Saved entries
====

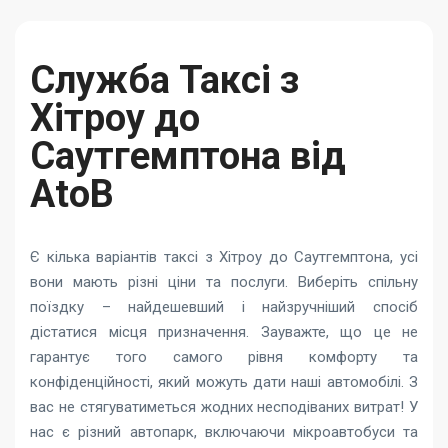
Служба Таксі з
Хітроу до
Саутгемптона від
AtoB
Є кілька варіантів таксі з Хітроу до Саутгемптона, усі
вони мають різні ціни та послуги. Виберіть спільну
поїздку – найдешевший і найзручніший спосіб
дістатися місця призначення. Зауважте, що це не
гарантує того самого рівня комфорту та
конфіденційності, який можуть дати наші автомобілі. З
вас не стягуватиметься жодних несподіваних витрат! У
нас є різний автопарк, включаючи мікроавтобуси та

====

Your answer must be the records above, word for word, with every picture left out.

Служба Таксі з
Хітроу до
Саутгемптона від
AtoB
Є кілька варіантів таксі з Хітроу до Саутгемптона, усі
вони мають різні ціни та послуги. Виберіть спільну
поїздку – найдешевший і найзручніший спосіб
дістатися місця призначення. Зауважте, що це не
гарантує того самого рівня комфорту та
конфіденційності, який можуть дати наші автомобілі. З
вас не стягуватиметься жодних несподіваних витрат! У
нас є різний автопарк, включаючи мікроавтобуси та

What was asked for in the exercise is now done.